Prices for eyeglass services have increased more slowly than the overall price level in the past ten years, while health care services generally have experienced much higher price inflation. Why is that? Eyeglass services are less affected by third-party payment, and therefore consumers are more sensitive to prices. Laffer predicts that further insulating consumers from prices by adding $1 trillion in health care subsidies over the next ten years will add five percentage points or more to health care inflation. That’s the opposite of what the President says his health care reform plan will accomplish.

Posted on 08/05/09 12:46 PM by Alex Adrianson

Union Asks Obama to Kill Jobs

New tariffs on Chinese tires, as proposed by the U.S. International Trade Commission, would cost the United States at least 12 and possibly as many as 25 jobs per every one job saved in tire manufacturing, according to a report by Rutgers economist Thomas J. Prusa (as reported by the Wall Street Journal). While the tariffs might protect workers in tire-making, they would also induce a rise in tire prices and depress tire sales. Lower tire sales mean fewer jobs for people distributing and installing tires. While no time is good for job-killing tariffs, this would seem to be the worst possible time with unemployment hovering near 10 percent. But consider such policies the President must, because the politically powerful United Steelworkers has asked for the tariffs.

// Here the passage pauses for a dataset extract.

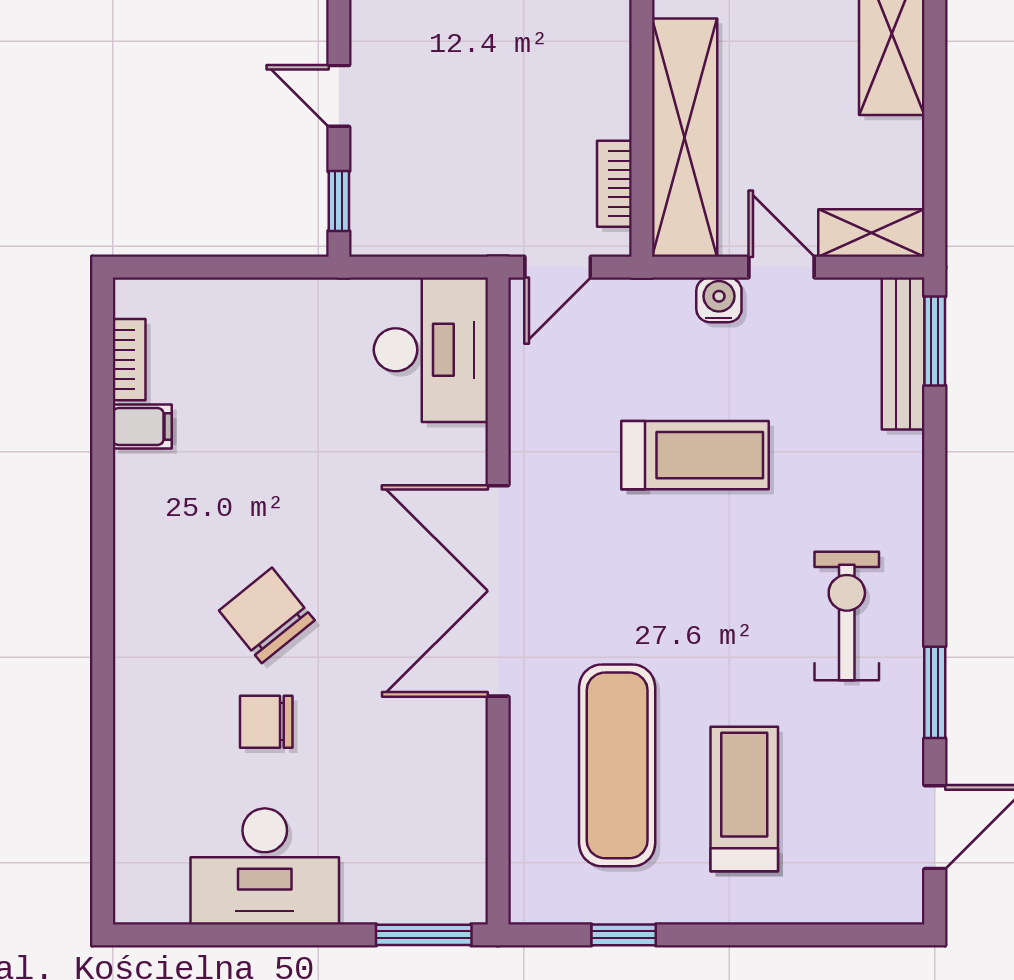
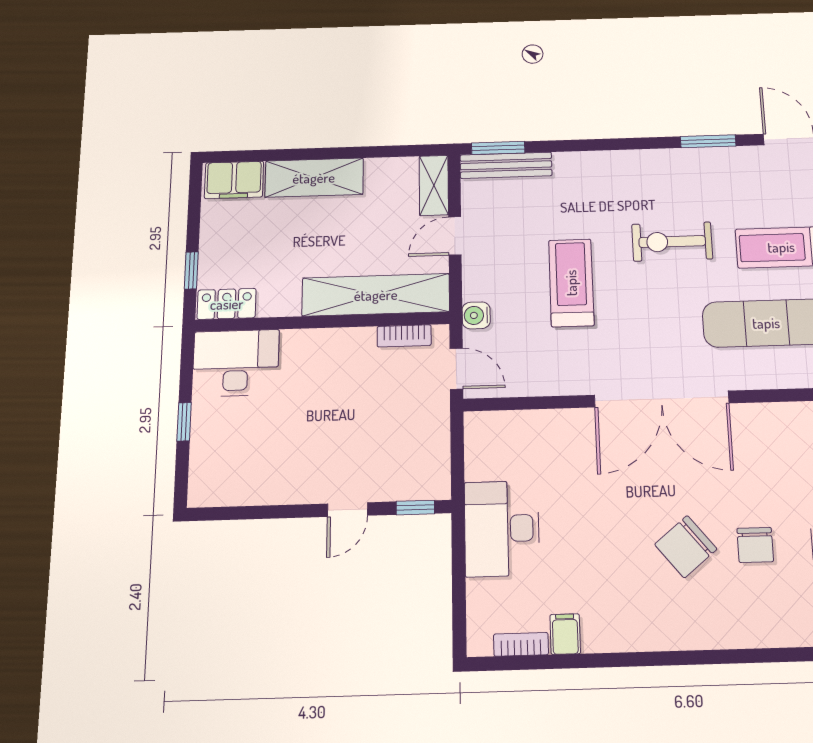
water cooler: (719, 300) -> (476, 315), moved
desk: (431, 350) -> (502, 528), moved, turned -90
exercise bike: (847, 616) -> (672, 242), moved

Posted on 08/04/09 11:40 AM by Alex Adrianson

Either Incentives Matter, or They Don’t

The teachers unions should be careful about the arguments they make against merit pay. Don Boudreaux, in a letter to the chairman of Fairfax County Public Schools, takes them at their word and comes up with a helpful suggestion for saving taxpayers millions of dollars: “slash teachers’ salaries by ten, twenty, even fifty percent or more.” Why not? If the prospect of higher pay won’t improve teaching performance, then it must follow that lower pay won’t hurt it.

Posted on 08/03/09 06:19 PM by Alex Adrianson

Is Hitting the Top 1 Percent Just Phase One?

Paying for a major new program with a tax targeted at only the top 1 percent of income earners—as the House health care bill does—should raise all sorts of good-government concerns, but there is also the practical problem of whether such a tax can produce the revenues to pay for the program. According to economist Bruce Bartlett, Congress is obscuring this issue by playing games with the 10-year budget window of the Congressional Budget Office. Writing in Forbes, Bartlett explains:

In the case of the House bill, the 10-year cost is a little more than $1 trillion, implying a cost of $100 billion per year. In fact, spending in the first three years is virtually zero. By the 10th year spending will be more than $200 billion and rising at 8% per year. This suggests that the cost of health reform will be more than three times greater in the second decade after enactment than the first.

However, CBO notes that revenue from the surtax is not likely to rise faster than the economy as a whole or about 5% per year. As a consequence, relative to current law, “the proposal would probably generate substantial increases in federal budget deficits during the decade beyond the current 10-year budget window.”

Of course, another possibility is that the 116th Congress raises taxes again and blames the 111th Congress.